「信念の魔術」(第10回に掲載)の教えの「念い(想い)は実現する」で、会社設立は実現させてくれましたが、継続する事の念いは足りなかったみたいです(笑)。
小さな部屋でも机ひとつ、自分ひとりは結構広く感じました。社員とビルの下で会って「おはようございます」と言っても、入る部屋は別々でした。「社長、頑張ってる?」はかなりキツい冗談でした。何せ彼らは製造発売元の社員であり、私はそこの小さな代理店の社長さんなのです・・・。車はなく、机はその会社の好意でひとつ借りました。

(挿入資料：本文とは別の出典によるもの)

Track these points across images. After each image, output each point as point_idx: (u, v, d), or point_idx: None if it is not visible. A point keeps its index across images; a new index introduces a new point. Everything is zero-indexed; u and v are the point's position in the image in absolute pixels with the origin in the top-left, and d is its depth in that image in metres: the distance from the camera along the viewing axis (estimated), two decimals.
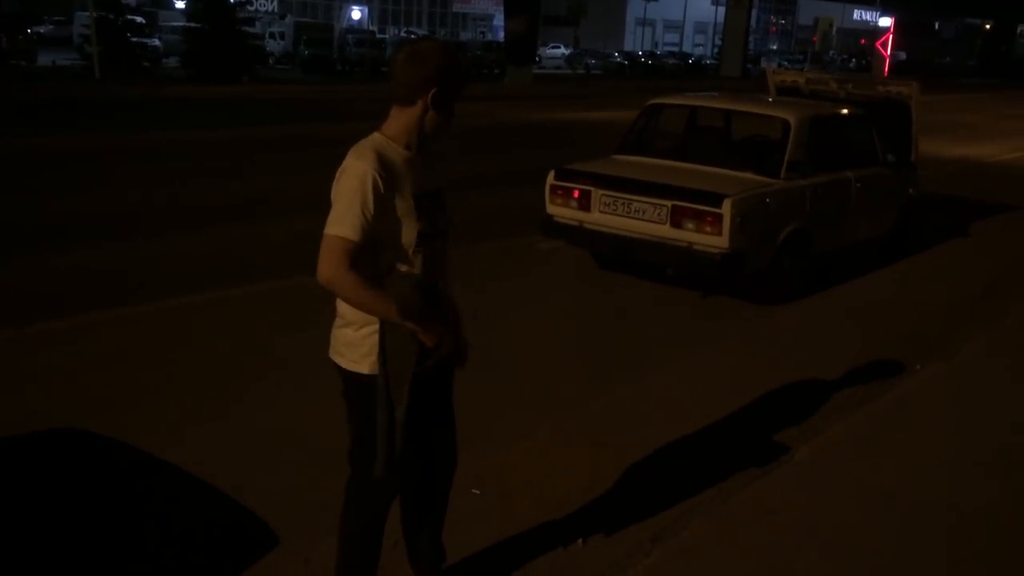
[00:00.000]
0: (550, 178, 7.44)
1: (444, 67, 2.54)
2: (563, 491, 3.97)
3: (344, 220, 2.44)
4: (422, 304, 2.47)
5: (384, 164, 2.50)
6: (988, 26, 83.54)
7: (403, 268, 2.56)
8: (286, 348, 5.39)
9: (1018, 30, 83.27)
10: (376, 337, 2.57)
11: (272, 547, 3.42)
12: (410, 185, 2.55)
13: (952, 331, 6.54)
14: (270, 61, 36.63)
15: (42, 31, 40.55)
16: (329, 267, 2.45)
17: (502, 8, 41.84)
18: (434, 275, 2.61)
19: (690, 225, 6.61)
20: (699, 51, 74.00)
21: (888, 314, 7.15)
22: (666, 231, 6.74)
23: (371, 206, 2.44)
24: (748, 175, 7.05)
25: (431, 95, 2.53)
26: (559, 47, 55.17)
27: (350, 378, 2.67)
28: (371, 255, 2.49)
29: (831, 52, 74.87)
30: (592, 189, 7.15)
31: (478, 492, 3.78)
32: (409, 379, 2.55)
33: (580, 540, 3.58)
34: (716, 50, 61.56)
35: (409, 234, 2.55)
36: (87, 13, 27.52)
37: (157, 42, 34.31)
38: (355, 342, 2.62)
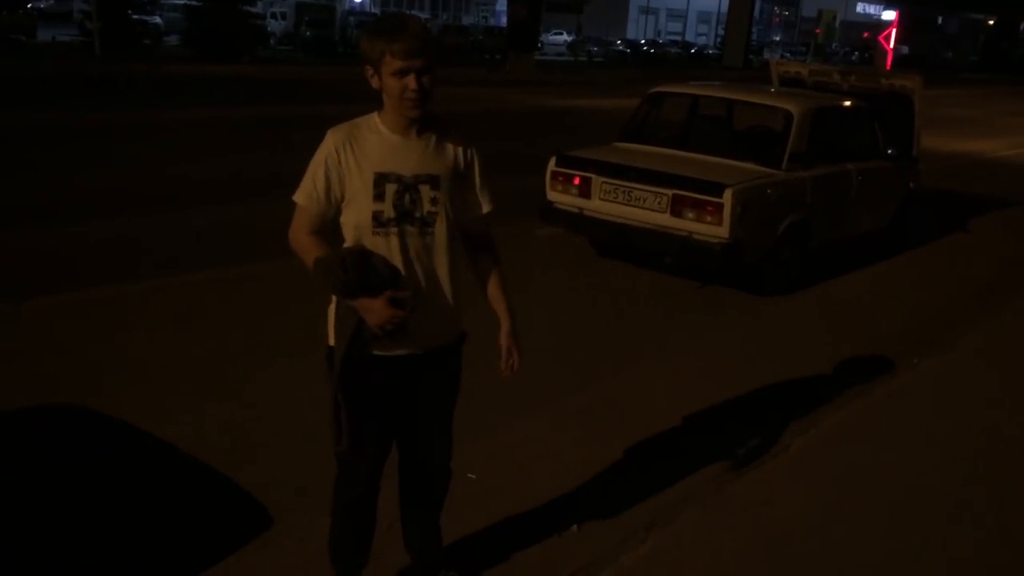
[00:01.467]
0: (551, 164, 7.43)
1: (370, 40, 2.45)
2: (557, 477, 3.98)
3: (302, 187, 2.58)
4: (342, 276, 2.41)
5: (351, 139, 2.54)
6: (991, 22, 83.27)
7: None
8: (287, 327, 5.38)
9: (1021, 27, 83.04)
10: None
11: (267, 527, 3.43)
12: (373, 164, 2.52)
13: (949, 325, 6.55)
14: (271, 41, 36.44)
15: (42, 6, 40.39)
16: (290, 230, 2.61)
17: None
18: (393, 259, 2.52)
19: (690, 214, 6.61)
20: (702, 40, 73.78)
21: (885, 308, 7.15)
22: (666, 220, 6.73)
23: (321, 176, 2.54)
24: (749, 165, 7.03)
25: (372, 74, 2.50)
26: (562, 33, 54.97)
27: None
28: (335, 229, 2.59)
29: (834, 44, 74.67)
30: (593, 176, 7.13)
31: (473, 476, 3.79)
32: (341, 354, 2.55)
33: (574, 526, 3.59)
34: (719, 40, 61.38)
35: (362, 213, 2.53)
36: None
37: (158, 20, 34.14)
38: (328, 315, 2.66)
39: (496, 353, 2.77)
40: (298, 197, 2.58)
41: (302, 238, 2.57)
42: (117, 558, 3.22)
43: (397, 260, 2.54)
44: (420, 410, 2.78)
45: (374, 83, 2.51)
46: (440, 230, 2.60)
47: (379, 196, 2.52)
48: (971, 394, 5.23)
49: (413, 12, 57.86)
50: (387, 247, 2.54)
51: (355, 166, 2.53)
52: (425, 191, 2.56)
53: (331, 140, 2.56)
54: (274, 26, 39.47)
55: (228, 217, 8.14)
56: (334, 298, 2.58)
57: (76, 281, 6.07)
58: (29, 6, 33.64)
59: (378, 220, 2.53)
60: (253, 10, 33.64)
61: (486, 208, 2.73)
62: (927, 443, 4.51)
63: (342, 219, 2.60)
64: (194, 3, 30.41)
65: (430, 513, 3.02)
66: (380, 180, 2.52)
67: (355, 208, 2.54)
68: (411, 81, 2.44)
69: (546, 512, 3.71)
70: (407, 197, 2.54)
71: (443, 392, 2.82)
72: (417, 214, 2.56)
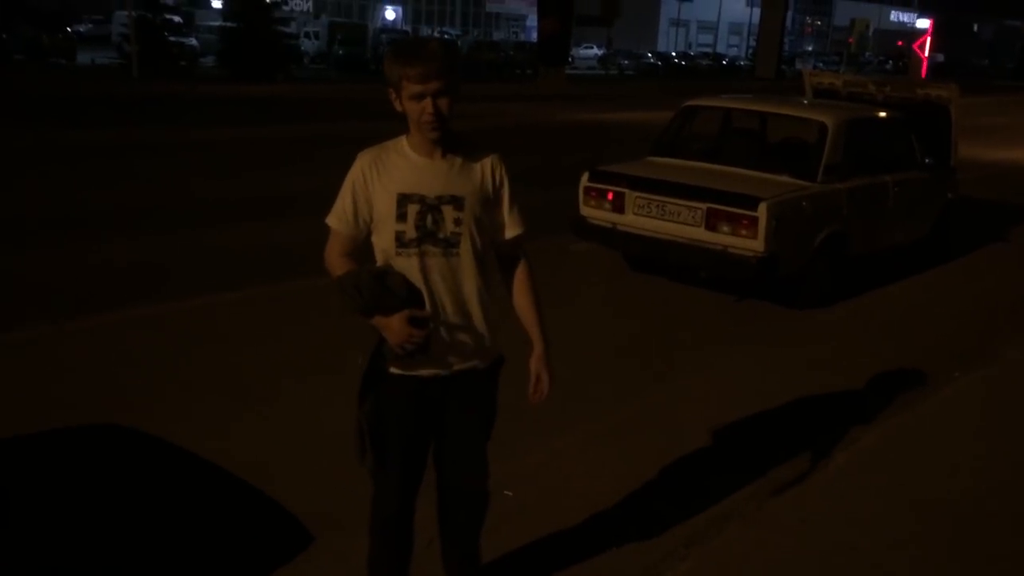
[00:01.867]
0: (584, 179, 7.43)
1: (388, 65, 2.49)
2: (595, 494, 3.96)
3: (333, 210, 2.65)
4: (357, 295, 2.45)
5: (378, 162, 2.59)
6: None
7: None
8: (325, 346, 5.41)
9: None
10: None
11: (307, 545, 3.44)
12: (397, 186, 2.55)
13: (991, 338, 6.44)
14: (304, 60, 36.91)
15: (82, 30, 41.20)
16: (325, 251, 2.67)
17: (535, 8, 41.81)
18: (416, 280, 2.55)
19: (725, 228, 6.57)
20: (733, 52, 73.51)
21: (925, 320, 7.05)
22: (701, 234, 6.70)
23: (349, 199, 2.60)
24: (784, 178, 6.99)
25: (394, 98, 2.53)
26: (592, 47, 55.02)
27: None
28: (368, 250, 2.65)
29: (867, 54, 74.06)
30: (626, 191, 7.12)
31: (510, 494, 3.78)
32: (362, 371, 2.63)
33: (613, 547, 3.56)
34: (750, 51, 61.10)
35: (386, 234, 2.58)
36: (126, 12, 27.88)
37: (194, 41, 34.69)
38: None
39: (527, 376, 2.77)
40: (330, 220, 2.65)
41: (334, 259, 2.65)
42: None
43: (419, 281, 2.56)
44: (449, 432, 2.78)
45: (397, 106, 2.54)
46: (465, 251, 2.60)
47: (401, 217, 2.56)
48: (1015, 408, 5.13)
49: (444, 29, 58.43)
50: (410, 268, 2.57)
51: (381, 188, 2.57)
52: (448, 212, 2.57)
53: (359, 163, 2.61)
54: (307, 45, 39.99)
55: (258, 234, 8.22)
56: None
57: (110, 300, 6.17)
58: (69, 30, 34.34)
59: (400, 240, 2.57)
60: (287, 30, 34.16)
61: (515, 231, 2.72)
62: (971, 459, 4.43)
63: (373, 239, 2.64)
64: (229, 25, 30.87)
65: (468, 534, 3.00)
66: (403, 201, 2.55)
67: (381, 229, 2.60)
68: (427, 105, 2.46)
69: (584, 529, 3.69)
70: (429, 218, 2.56)
71: (473, 415, 2.79)
72: (440, 235, 2.57)
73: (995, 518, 3.87)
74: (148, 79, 24.58)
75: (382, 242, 2.61)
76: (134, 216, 8.69)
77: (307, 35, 41.73)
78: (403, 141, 2.61)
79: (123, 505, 3.68)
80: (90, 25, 43.53)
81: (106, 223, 8.32)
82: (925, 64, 32.61)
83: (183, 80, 25.38)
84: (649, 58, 54.91)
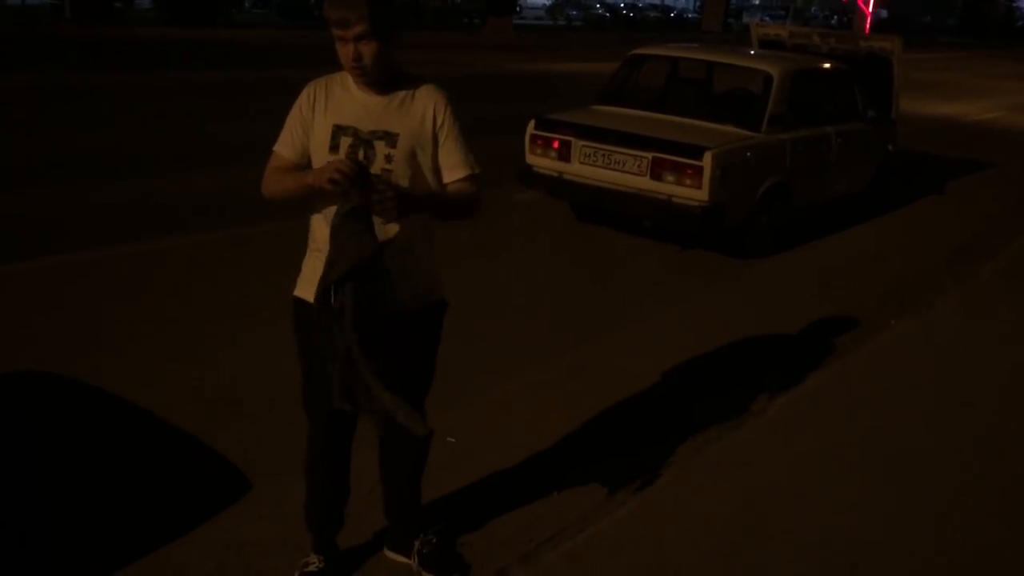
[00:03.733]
0: (530, 128, 7.36)
1: (323, 10, 2.47)
2: (538, 441, 3.97)
3: (281, 137, 2.63)
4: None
5: (322, 92, 2.58)
6: None
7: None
8: (264, 292, 5.31)
9: None
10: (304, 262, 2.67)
11: (245, 491, 3.40)
12: (334, 116, 2.53)
13: (926, 288, 6.57)
14: (245, 4, 35.84)
15: None
16: (263, 177, 2.62)
17: None
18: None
19: (670, 177, 6.57)
20: (681, 4, 73.26)
21: (863, 270, 7.17)
22: (646, 183, 6.69)
23: (295, 122, 2.59)
24: (729, 128, 7.00)
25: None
26: None
27: None
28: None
29: (813, 8, 74.41)
30: (572, 139, 7.08)
31: (453, 440, 3.76)
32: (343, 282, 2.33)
33: (555, 492, 3.58)
34: (698, 4, 60.97)
35: (318, 164, 2.52)
36: None
37: None
38: (304, 269, 2.69)
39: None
40: (277, 146, 2.63)
41: (268, 174, 2.62)
42: (88, 523, 3.18)
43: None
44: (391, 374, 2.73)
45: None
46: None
47: (334, 148, 2.52)
48: (949, 355, 5.26)
49: None
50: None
51: (321, 117, 2.55)
52: (380, 147, 2.50)
53: (306, 91, 2.61)
54: None
55: (205, 182, 8.03)
56: (320, 247, 2.49)
57: (60, 244, 5.98)
58: None
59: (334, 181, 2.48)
60: None
61: (455, 175, 2.59)
62: (906, 403, 4.54)
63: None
64: None
65: (409, 480, 2.99)
66: (336, 132, 2.52)
67: (315, 159, 2.56)
68: (350, 50, 2.41)
69: (526, 476, 3.70)
70: (361, 151, 2.50)
71: (412, 357, 2.70)
72: (372, 170, 2.47)
73: (930, 457, 3.97)
74: (81, 21, 23.66)
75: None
76: (78, 162, 8.40)
77: None
78: (349, 75, 2.55)
79: (56, 455, 3.59)
80: None
81: (45, 169, 8.04)
82: (869, 19, 32.84)
83: (118, 23, 24.49)
84: (598, 9, 54.48)
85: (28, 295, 5.22)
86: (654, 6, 62.62)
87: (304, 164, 2.59)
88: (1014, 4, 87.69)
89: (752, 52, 9.02)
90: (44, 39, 19.48)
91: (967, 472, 3.92)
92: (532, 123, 7.36)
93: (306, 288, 2.57)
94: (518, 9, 41.05)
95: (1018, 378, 5.05)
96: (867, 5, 32.27)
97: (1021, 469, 3.98)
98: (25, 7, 28.64)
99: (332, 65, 2.58)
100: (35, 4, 28.82)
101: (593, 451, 3.98)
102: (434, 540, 3.05)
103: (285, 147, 2.61)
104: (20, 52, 16.90)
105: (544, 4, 52.57)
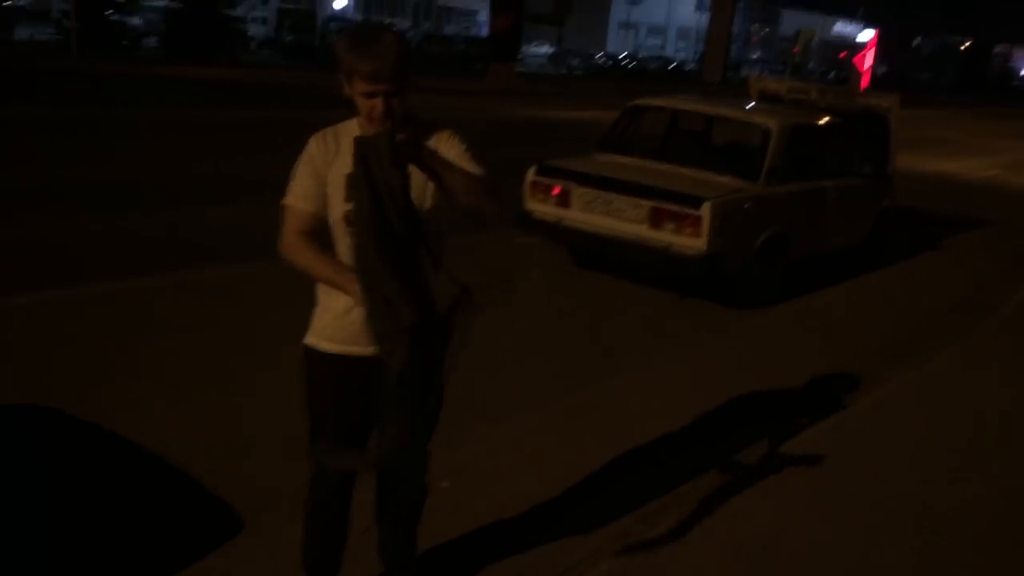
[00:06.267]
0: (530, 174, 7.42)
1: (341, 52, 2.40)
2: (532, 486, 3.95)
3: (291, 190, 2.57)
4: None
5: (330, 143, 2.57)
6: (966, 45, 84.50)
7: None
8: (266, 332, 5.32)
9: (994, 50, 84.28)
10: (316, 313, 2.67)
11: (238, 531, 3.38)
12: (347, 165, 2.44)
13: (922, 342, 6.59)
14: (252, 45, 36.27)
15: (23, 4, 39.87)
16: (281, 235, 2.56)
17: (487, 4, 41.70)
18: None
19: (669, 226, 6.62)
20: (681, 55, 74.25)
21: (859, 323, 7.20)
22: (645, 231, 6.74)
23: (307, 176, 2.55)
24: (728, 179, 7.07)
25: (345, 84, 2.45)
26: (543, 45, 55.08)
27: None
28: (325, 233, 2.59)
29: (811, 64, 75.41)
30: (573, 186, 7.14)
31: (447, 484, 3.75)
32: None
33: (546, 540, 3.55)
34: (698, 56, 61.79)
35: (336, 214, 2.52)
36: None
37: (138, 21, 33.84)
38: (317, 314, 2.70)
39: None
40: (288, 200, 2.57)
41: (292, 239, 2.54)
42: (81, 561, 3.16)
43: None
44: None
45: (346, 92, 2.46)
46: None
47: (350, 197, 2.50)
48: (946, 409, 5.26)
49: (394, 20, 57.89)
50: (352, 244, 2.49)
51: (334, 169, 2.53)
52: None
53: (313, 143, 2.59)
54: (256, 30, 39.30)
55: (203, 219, 8.07)
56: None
57: (53, 280, 5.99)
58: (8, 3, 33.24)
59: (349, 220, 2.50)
60: (234, 14, 33.49)
61: (474, 171, 2.53)
62: (904, 453, 4.53)
63: (329, 221, 2.59)
64: (175, 5, 30.20)
65: (405, 523, 2.98)
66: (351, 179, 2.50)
67: (332, 211, 2.55)
68: (378, 104, 2.41)
69: (520, 520, 3.68)
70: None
71: (402, 394, 2.63)
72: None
73: (930, 509, 3.96)
74: (86, 57, 23.91)
75: (333, 221, 2.57)
76: (81, 194, 8.45)
77: (255, 20, 41.06)
78: (354, 123, 2.57)
79: (50, 491, 3.57)
80: None
81: (46, 201, 8.08)
82: (867, 77, 33.18)
83: (124, 60, 24.74)
84: (600, 58, 55.20)
85: (30, 328, 5.21)
86: (656, 57, 63.46)
87: (322, 212, 2.55)
88: (1009, 64, 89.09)
89: (751, 105, 9.13)
90: (38, 73, 19.57)
91: (967, 523, 3.90)
92: (532, 170, 7.43)
93: (319, 337, 2.65)
94: (520, 57, 41.55)
95: (1019, 431, 5.06)
96: (862, 63, 32.64)
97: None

仕事は1日2台の浄水器を紙袋に入れて、売り歩くことです。ちなみにその会社は百貨店や生協に製造販売する形式を取っていましたので、私のような立場は初めてだったらしいです。その会社から見れば大阪進出で人の採用をしなければいけないときに、7人もの社員を入れてくれて、しかも社長は自分ひとりで売って歩くというのだから、相手側から見てリスクのない存在だったのでしょう。さらに社長と言ってもたかだか24歳の若者だから、ダメなら採用しようとでも思っていたかもしれません。
とにかく電車に乗り、紙袋に2台の浄水器を入れて歩いた訳です。正直、「オレは何をしているのか」と思いました。確かに会社は倒産していないが、その体は成していなく、実態的には会社でも何でもないのです。ちなみに名刺には何と、そこの会社の社名が書いてあり、部署は第二課となっていました。当然、小さなオフィスに三愛精神の社訓など、掲げられる筈もありません。名前も実態も完全に、そこの会社に取り込まれている形でした。こんな事なら英会話の教材を売っていたときと、何も変わっていません。むしろカッコイイオフィスで数十名の部下がいて、収入もそれなりにあった当時のほうが良かったくらいです。
「なんじゃ、こりゃ」ってところですが、不思議な事に不満や悲観は微塵もなかったです。とにかく売って、稼いで早く部下を引き取らなければと思っていました。勿論、部下に戻ろうという気持ちがあるかないかは、知る由もありません。朝の挨拶を見る限り、そんな気持ちはなさそうですが、私ひとりがその思いでやっていました。
人間は不思議です。夢や希望が不安より大きければ、それは不安にも不満にもならないのです。若さがそうさせたのか知れませんが、ただただ会社は続けなければいけない、という思いが支えであり、未来イコール大きくなるものだと思っていた時代でした。